Work request:
Starting at the line that contains "Document page, 2001x1125 pixels.", quote each line exactly through the last line of the entries, both included.

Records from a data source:

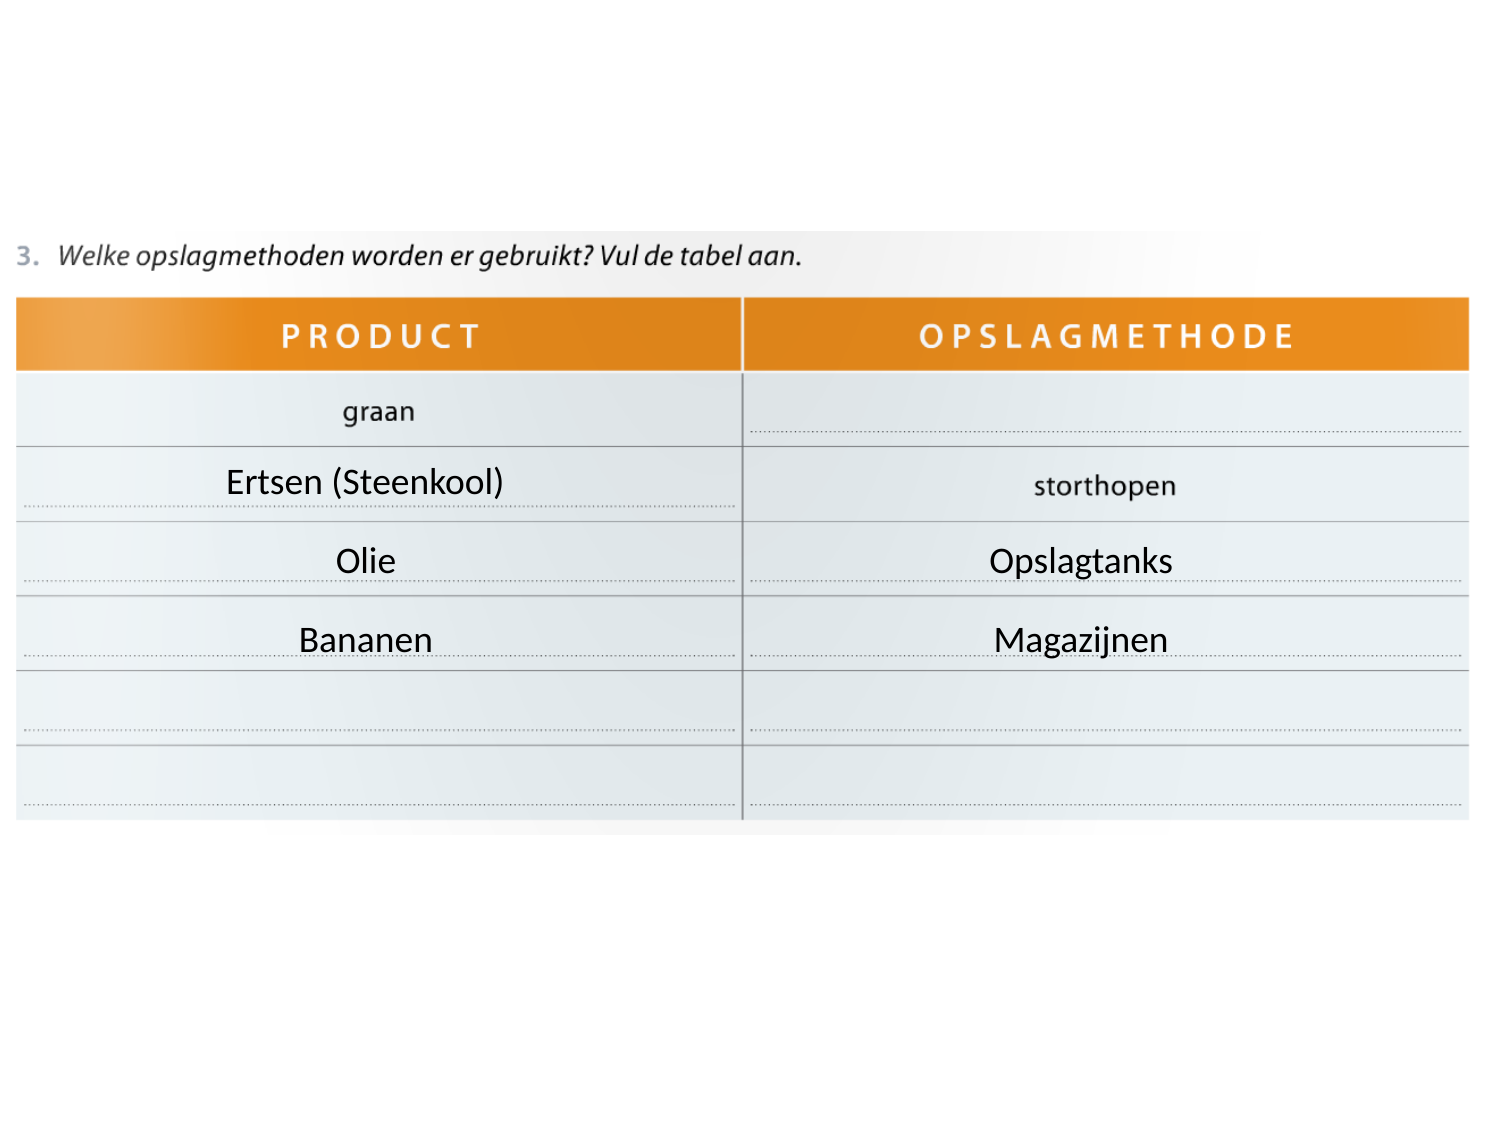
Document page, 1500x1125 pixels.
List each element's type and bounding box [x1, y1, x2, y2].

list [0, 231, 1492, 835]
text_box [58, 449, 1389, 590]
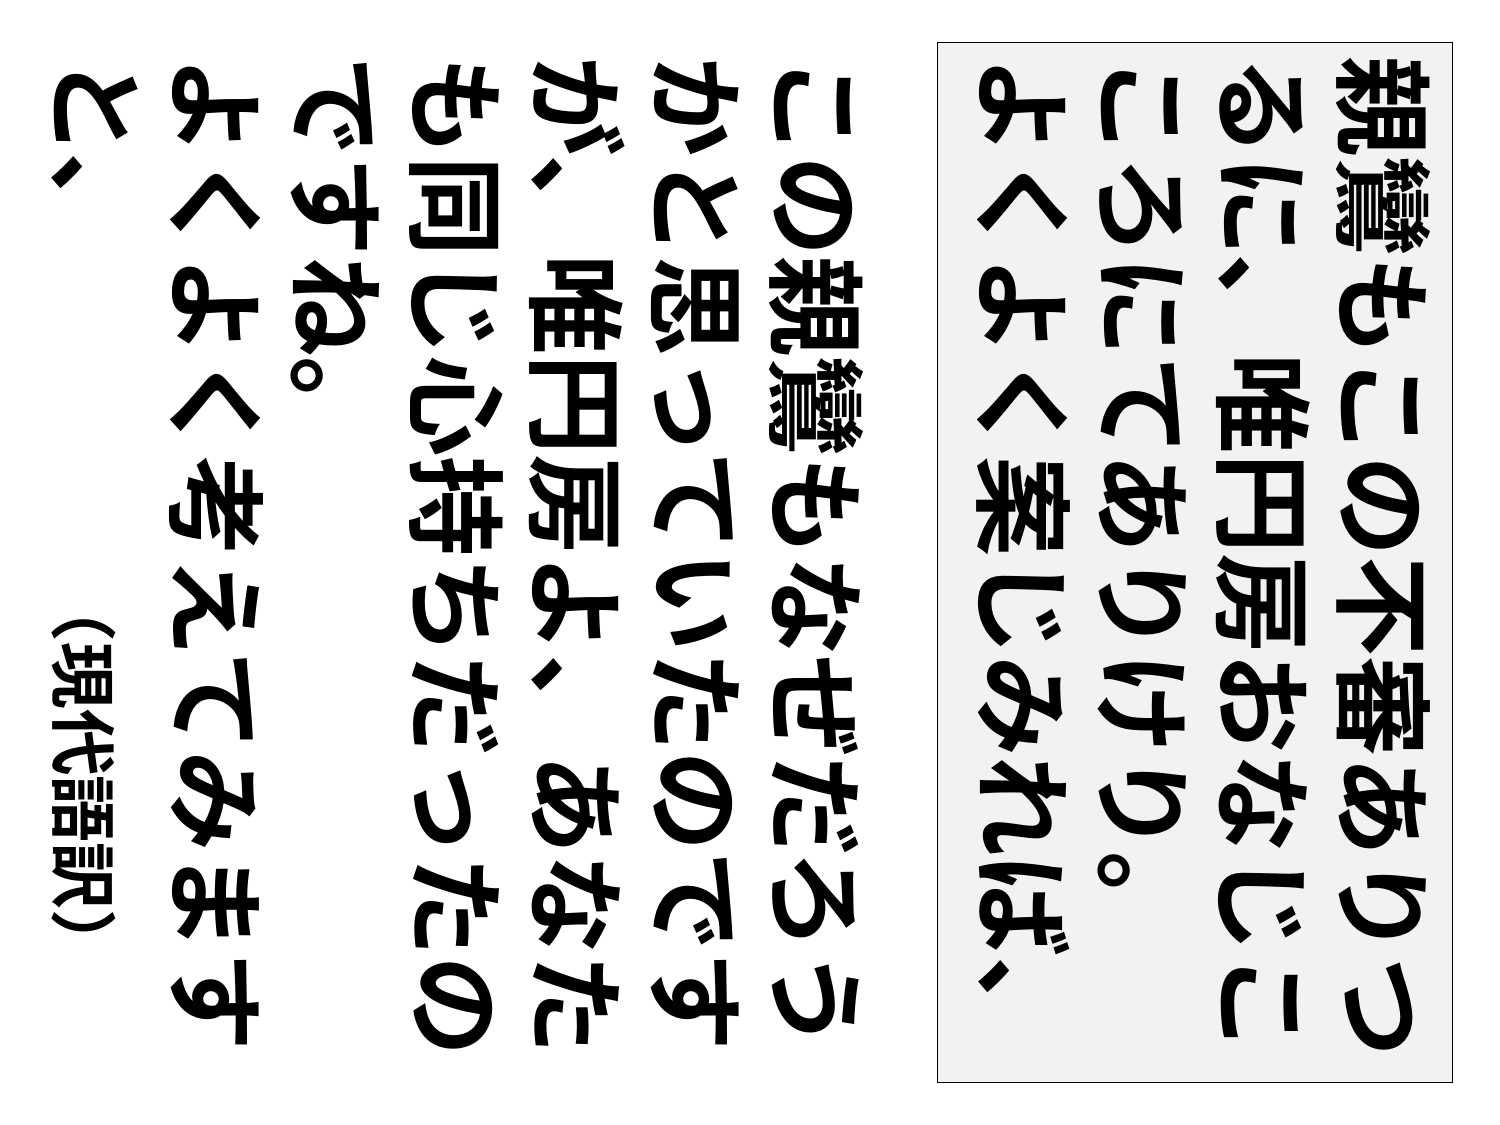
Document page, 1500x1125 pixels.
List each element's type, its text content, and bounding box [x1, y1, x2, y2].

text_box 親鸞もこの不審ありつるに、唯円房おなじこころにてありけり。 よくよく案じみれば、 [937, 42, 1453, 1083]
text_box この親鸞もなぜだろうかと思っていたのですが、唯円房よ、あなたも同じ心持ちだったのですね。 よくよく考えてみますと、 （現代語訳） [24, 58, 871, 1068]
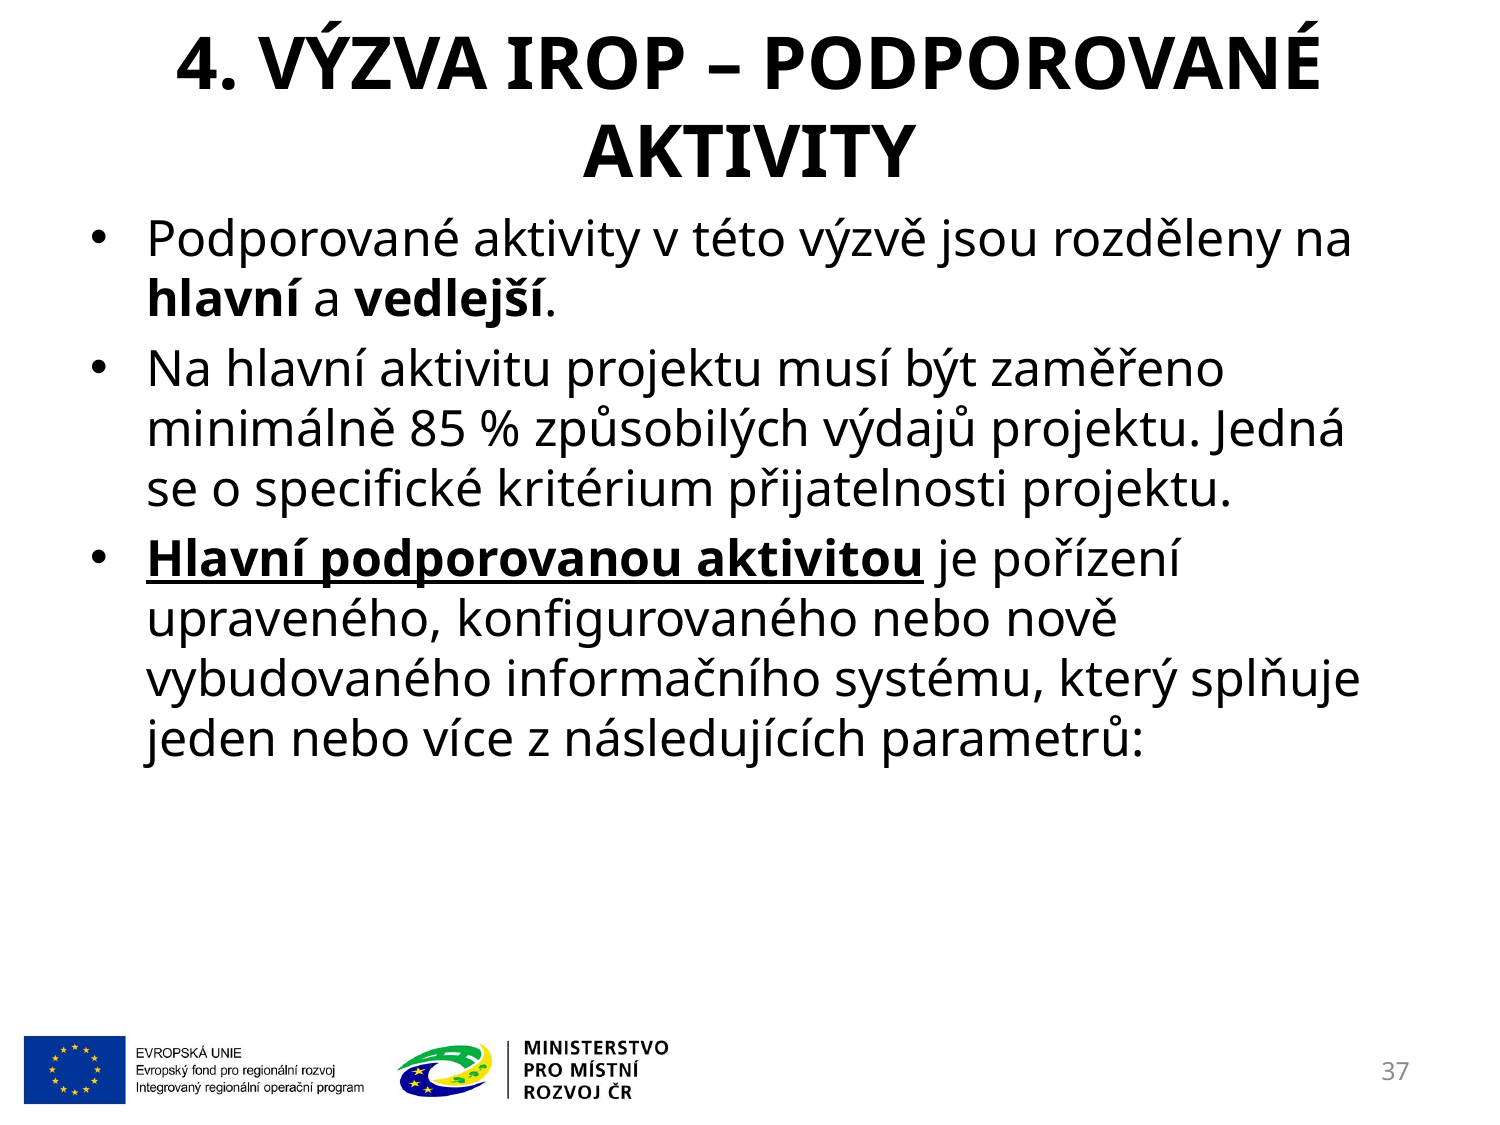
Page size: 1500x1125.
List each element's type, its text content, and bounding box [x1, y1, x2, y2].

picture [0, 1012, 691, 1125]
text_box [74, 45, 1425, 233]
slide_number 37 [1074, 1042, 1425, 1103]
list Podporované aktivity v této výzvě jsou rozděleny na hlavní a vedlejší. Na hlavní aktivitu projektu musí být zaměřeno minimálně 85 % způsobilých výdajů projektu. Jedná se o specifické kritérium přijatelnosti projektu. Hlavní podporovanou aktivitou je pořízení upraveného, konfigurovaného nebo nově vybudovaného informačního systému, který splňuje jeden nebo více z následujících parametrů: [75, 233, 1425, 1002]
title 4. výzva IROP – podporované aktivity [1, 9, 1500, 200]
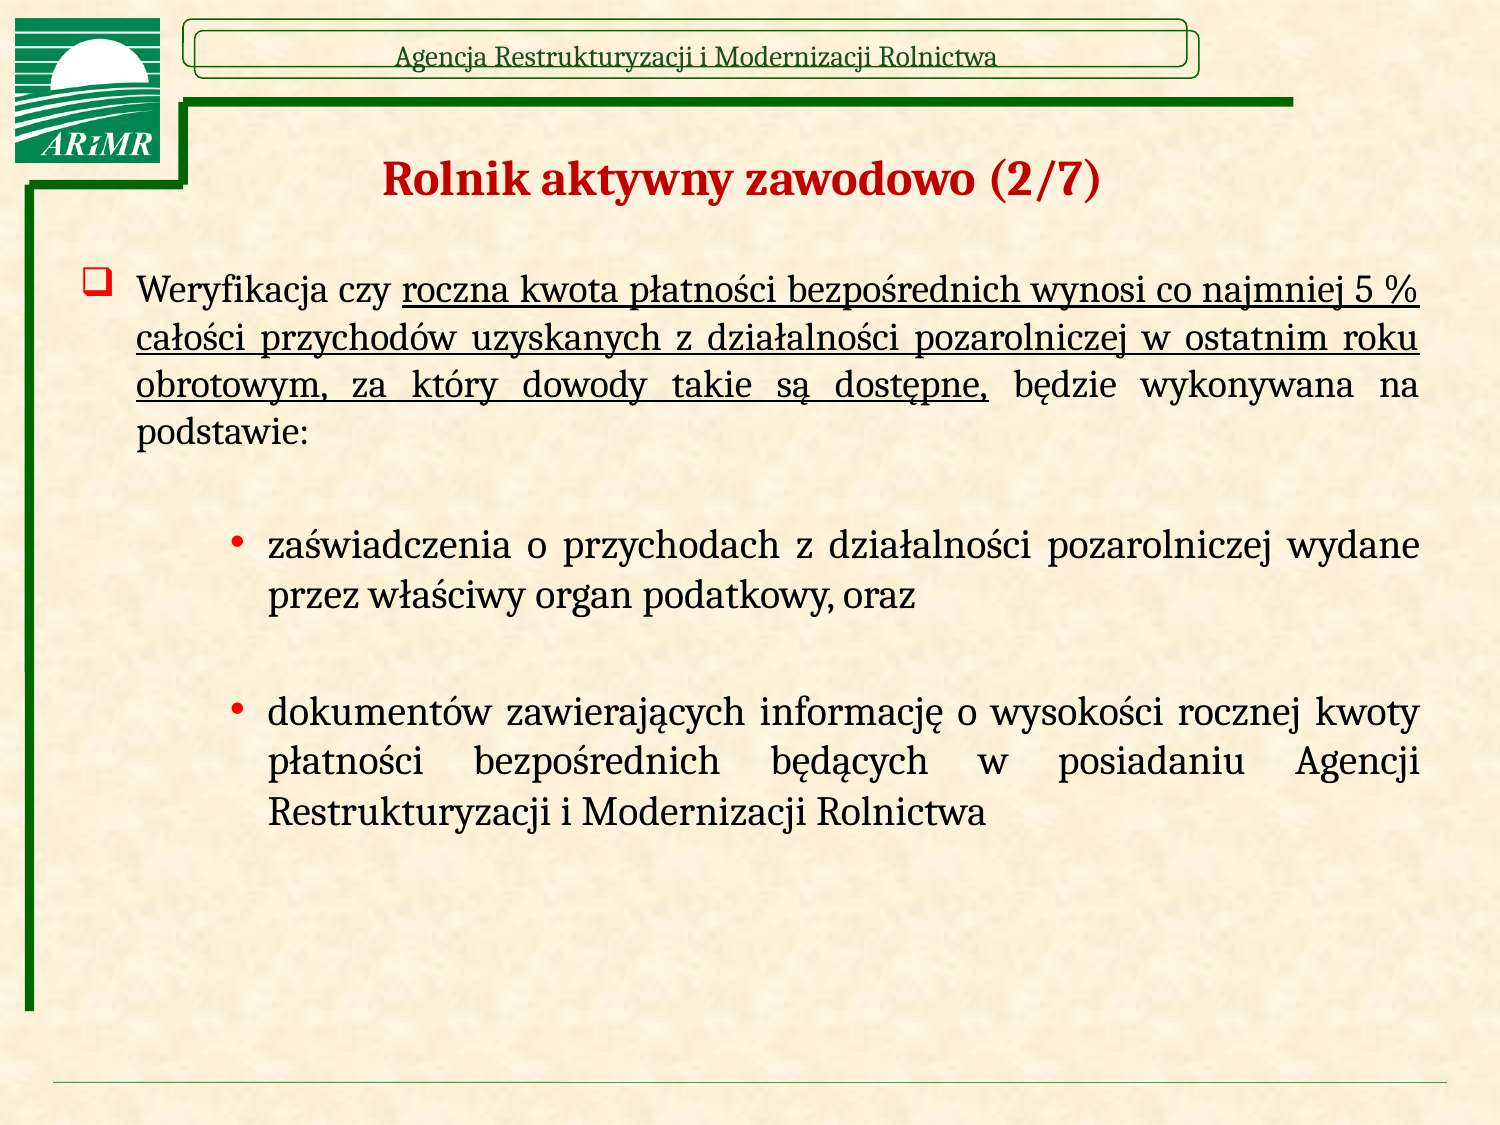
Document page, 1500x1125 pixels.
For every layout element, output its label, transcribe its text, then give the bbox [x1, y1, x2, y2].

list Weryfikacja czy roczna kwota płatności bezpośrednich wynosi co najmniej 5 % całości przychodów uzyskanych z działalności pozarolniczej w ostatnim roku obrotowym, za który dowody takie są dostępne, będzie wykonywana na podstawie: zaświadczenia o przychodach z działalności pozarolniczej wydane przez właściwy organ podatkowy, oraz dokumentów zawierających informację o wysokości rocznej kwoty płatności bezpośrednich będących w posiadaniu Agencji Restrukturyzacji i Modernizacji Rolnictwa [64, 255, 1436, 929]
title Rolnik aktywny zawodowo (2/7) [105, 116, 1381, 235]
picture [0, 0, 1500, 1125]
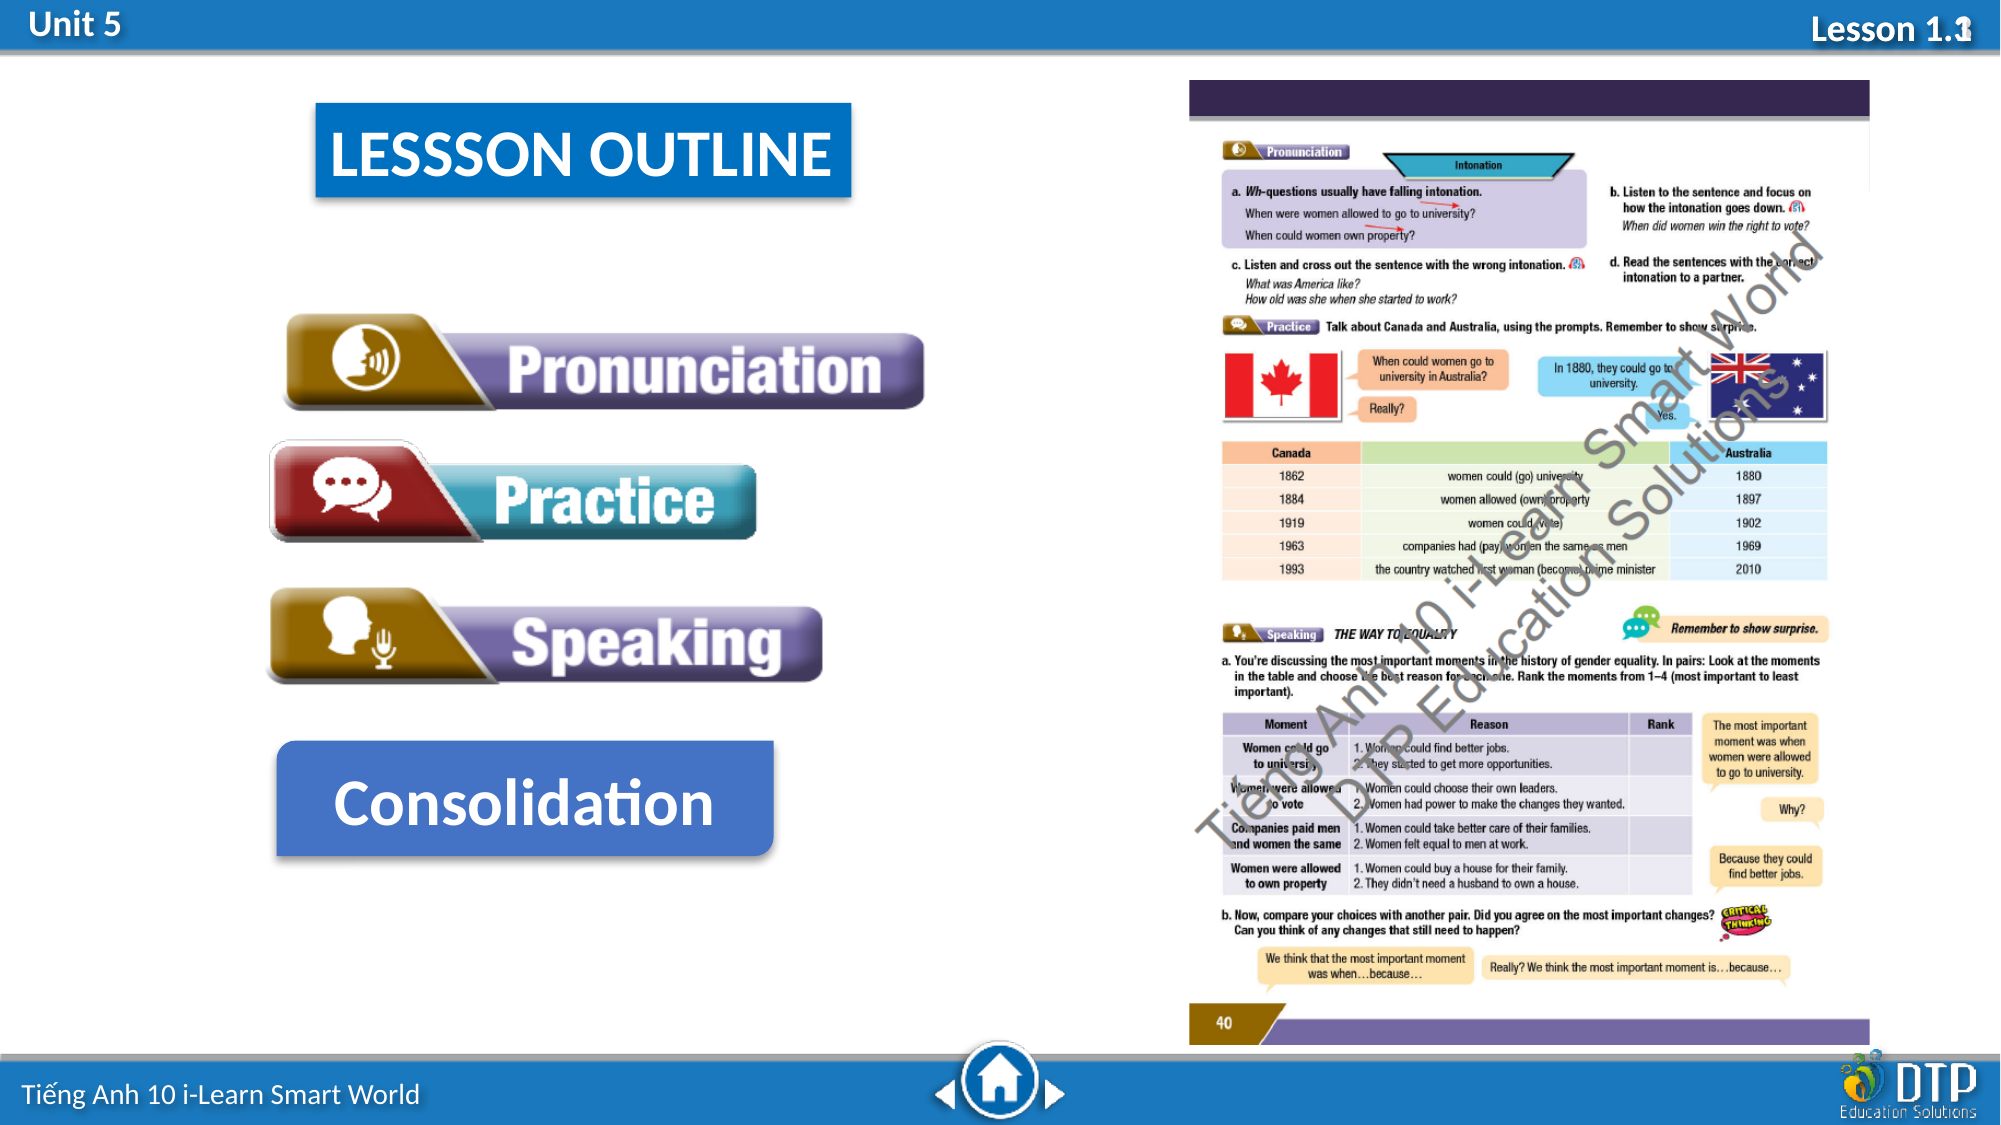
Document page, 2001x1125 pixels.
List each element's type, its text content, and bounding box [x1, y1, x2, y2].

Response to the task:
Document page, 2001x1125 pixels.
List each element's type, its text content, and bounding box [x1, y1, x2, y2].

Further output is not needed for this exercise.